• INFORMATION SHOWN:
+ + + +

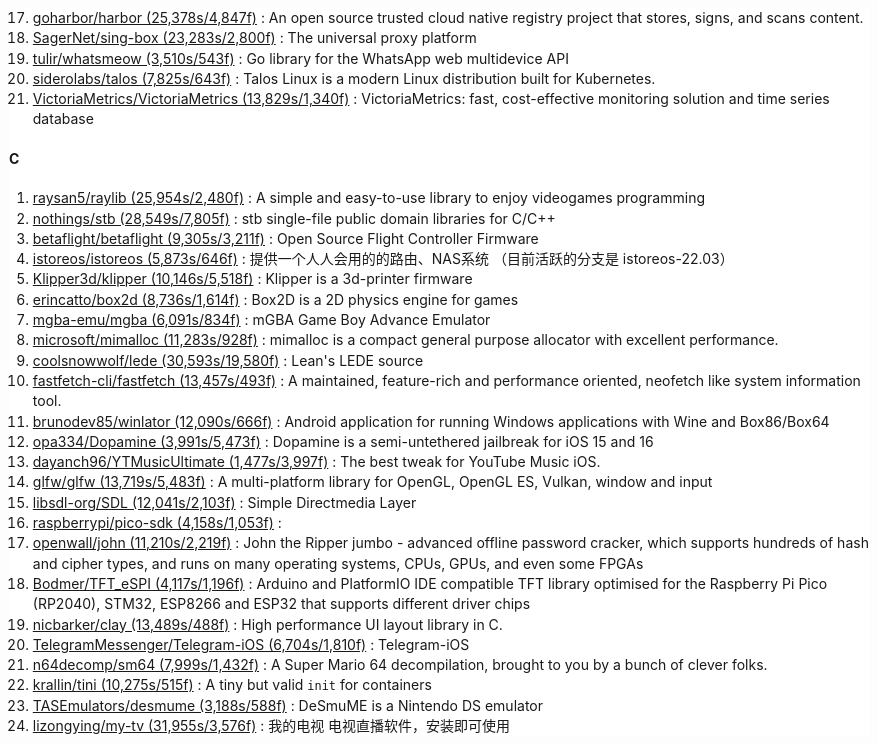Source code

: 17. [goharbor/harbor (25,378s/4,847f)](https://github.com/goharbor/harbor) : An open source trusted cloud native registry project that stores, signs, and scans content.
18. [SagerNet/sing-box (23,283s/2,800f)](https://github.com/SagerNet/sing-box) : The universal proxy platform
19. [tulir/whatsmeow (3,510s/543f)](https://github.com/tulir/whatsmeow) : Go library for the WhatsApp web multidevice API
20. [siderolabs/talos (7,825s/643f)](https://github.com/siderolabs/talos) : Talos Linux is a modern Linux distribution built for Kubernetes.
21. [VictoriaMetrics/VictoriaMetrics (13,829s/1,340f)](https://github.com/VictoriaMetrics/VictoriaMetrics) : VictoriaMetrics: fast, cost-effective monitoring solution and time series database

#### C
1. [raysan5/raylib (25,954s/2,480f)](https://github.com/raysan5/raylib) : A simple and easy-to-use library to enjoy videogames programming
2. [nothings/stb (28,549s/7,805f)](https://github.com/nothings/stb) : stb single-file public domain libraries for C/C++
3. [betaflight/betaflight (9,305s/3,211f)](https://github.com/betaflight/betaflight) : Open Source Flight Controller Firmware
4. [istoreos/istoreos (5,873s/646f)](https://github.com/istoreos/istoreos) : 提供一个人人会用的的路由、NAS系统 （目前活跃的分支是 istoreos-22.03）
5. [Klipper3d/klipper (10,146s/5,518f)](https://github.com/Klipper3d/klipper) : Klipper is a 3d-printer firmware
6. [erincatto/box2d (8,736s/1,614f)](https://github.com/erincatto/box2d) : Box2D is a 2D physics engine for games
7. [mgba-emu/mgba (6,091s/834f)](https://github.com/mgba-emu/mgba) : mGBA Game Boy Advance Emulator
8. [microsoft/mimalloc (11,283s/928f)](https://github.com/microsoft/mimalloc) : mimalloc is a compact general purpose allocator with excellent performance.
9. [coolsnowwolf/lede (30,593s/19,580f)](https://github.com/coolsnowwolf/lede) : Lean's LEDE source
10. [fastfetch-cli/fastfetch (13,457s/493f)](https://github.com/fastfetch-cli/fastfetch) : A maintained, feature-rich and performance oriented, neofetch like system information tool.
11. [brunodev85/winlator (12,090s/666f)](https://github.com/brunodev85/winlator) : Android application for running Windows applications with Wine and Box86/Box64
12. [opa334/Dopamine (3,991s/5,473f)](https://github.com/opa334/Dopamine) : Dopamine is a semi-untethered jailbreak for iOS 15 and 16
13. [dayanch96/YTMusicUltimate (1,477s/3,997f)](https://github.com/dayanch96/YTMusicUltimate) : The best tweak for YouTube Music iOS.
14. [glfw/glfw (13,719s/5,483f)](https://github.com/glfw/glfw) : A multi-platform library for OpenGL, OpenGL ES, Vulkan, window and input
15. [libsdl-org/SDL (12,041s/2,103f)](https://github.com/libsdl-org/SDL) : Simple Directmedia Layer
16. [raspberrypi/pico-sdk (4,158s/1,053f)](https://github.com/raspberrypi/pico-sdk) : 
17. [openwall/john (11,210s/2,219f)](https://github.com/openwall/john) : John the Ripper jumbo - advanced offline password cracker, which supports hundreds of hash and cipher types, and runs on many operating systems, CPUs, GPUs, and even some FPGAs
18. [Bodmer/TFT_eSPI (4,117s/1,196f)](https://github.com/Bodmer/TFT_eSPI) : Arduino and PlatformIO IDE compatible TFT library optimised for the Raspberry Pi Pico (RP2040), STM32, ESP8266 and ESP32 that supports different driver chips
19. [nicbarker/clay (13,489s/488f)](https://github.com/nicbarker/clay) : High performance UI layout library in C.
20. [TelegramMessenger/Telegram-iOS (6,704s/1,810f)](https://github.com/TelegramMessenger/Telegram-iOS) : Telegram-iOS
21. [n64decomp/sm64 (7,999s/1,432f)](https://github.com/n64decomp/sm64) : A Super Mario 64 decompilation, brought to you by a bunch of clever folks.
22. [krallin/tini (10,275s/515f)](https://github.com/krallin/tini) : A tiny but valid `init` for containers
23. [TASEmulators/desmume (3,188s/588f)](https://github.com/TASEmulators/desmume) : DeSmuME is a Nintendo DS emulator
24. [lizongying/my-tv (31,955s/3,576f)](https://github.com/lizongying/my-tv) : 我的电视 电视直播软件，安装即可使用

+ + + +

• DIRECTIONS: Reproduce all of the lines above verbatim, leaving out the pictures.

• SOLUTION BELOW:
Source code

: 17. [goharbor/harbor (25,378s/4,847f)](https://github.com/goharbor/harbor) : An open source trusted cloud native registry project that stores, signs, and scans content.
18. [SagerNet/sing-box (23,283s/2,800f)](https://github.com/SagerNet/sing-box) : The universal proxy platform
19. [tulir/whatsmeow (3,510s/543f)](https://github.com/tulir/whatsmeow) : Go library for the WhatsApp web multidevice API
20. [siderolabs/talos (7,825s/643f)](https://github.com/siderolabs/talos) : Talos Linux is a modern Linux distribution built for Kubernetes.
21. [VictoriaMetrics/VictoriaMetrics (13,829s/1,340f)](https://github.com/VictoriaMetrics/VictoriaMetrics) : VictoriaMetrics: fast, cost-effective monitoring solution and time series database

#### C
1. [raysan5/raylib (25,954s/2,480f)](https://github.com/raysan5/raylib) : A simple and easy-to-use library to enjoy videogames programming
2. [nothings/stb (28,549s/7,805f)](https://github.com/nothings/stb) : stb single-file public domain libraries for C/C++
3. [betaflight/betaflight (9,305s/3,211f)](https://github.com/betaflight/betaflight) : Open Source Flight Controller Firmware
4. [istoreos/istoreos (5,873s/646f)](https://github.com/istoreos/istoreos) : 提供一个人人会用的的路由、NAS系统 （目前活跃的分支是 istoreos-22.03）
5. [Klipper3d/klipper (10,146s/5,518f)](https://github.com/Klipper3d/klipper) : Klipper is a 3d-printer firmware
6. [erincatto/box2d (8,736s/1,614f)](https://github.com/erincatto/box2d) : Box2D is a 2D physics engine for games
7. [mgba-emu/mgba (6,091s/834f)](https://github.com/mgba-emu/mgba) : mGBA Game Boy Advance Emulator
8. [microsoft/mimalloc (11,283s/928f)](https://github.com/microsoft/mimalloc) : mimalloc is a compact general purpose allocator with excellent performance.
9. [coolsnowwolf/lede (30,593s/19,580f)](https://github.com/coolsnowwolf/lede) : Lean's LEDE source
10. [fastfetch-cli/fastfetch (13,457s/493f)](https://github.com/fastfetch-cli/fastfetch) : A maintained, feature-rich and performance oriented, neofetch like system information tool.
11. [brunodev85/winlator (12,090s/666f)](https://github.com/brunodev85/winlator) : Android application for running Windows applications with Wine and Box86/Box64
12. [opa334/Dopamine (3,991s/5,473f)](https://github.com/opa334/Dopamine) : Dopamine is a semi-untethered jailbreak for iOS 15 and 16
13. [dayanch96/YTMusicUltimate (1,477s/3,997f)](https://github.com/dayanch96/YTMusicUltimate) : The best tweak for YouTube Music iOS.
14. [glfw/glfw (13,719s/5,483f)](https://github.com/glfw/glfw) : A multi-platform library for OpenGL, OpenGL ES, Vulkan, window and input
15. [libsdl-org/SDL (12,041s/2,103f)](https://github.com/libsdl-org/SDL) : Simple Directmedia Layer
16. [raspberrypi/pico-sdk (4,158s/1,053f)](https://github.com/raspberrypi/pico-sdk) : 
17. [openwall/john (11,210s/2,219f)](https://github.com/openwall/john) : John the Ripper jumbo - advanced offline password cracker, which supports hundreds of hash and cipher types, and runs on many operating systems, CPUs, GPUs, and even some FPGAs
18. [Bodmer/TFT_eSPI (4,117s/1,196f)](https://github.com/Bodmer/TFT_eSPI) : Arduino and PlatformIO IDE compatible TFT library optimised for the Raspberry Pi Pico (RP2040), STM32, ESP8266 and ESP32 that supports different driver chips
19. [nicbarker/clay (13,489s/488f)](https://github.com/nicbarker/clay) : High performance UI layout library in C.
20. [TelegramMessenger/Telegram-iOS (6,704s/1,810f)](https://github.com/TelegramMessenger/Telegram-iOS) : Telegram-iOS
21. [n64decomp/sm64 (7,999s/1,432f)](https://github.com/n64decomp/sm64) : A Super Mario 64 decompilation, brought to you by a bunch of clever folks.
22. [krallin/tini (10,275s/515f)](https://github.com/krallin/tini) : A tiny but valid `init` for containers
23. [TASEmulators/desmume (3,188s/588f)](https://github.com/TASEmulators/desmume) : DeSmuME is a Nintendo DS emulator
24. [lizongying/my-tv (31,955s/3,576f)](https://github.com/lizongying/my-tv) : 我的电视 电视直播软件，安装即可使用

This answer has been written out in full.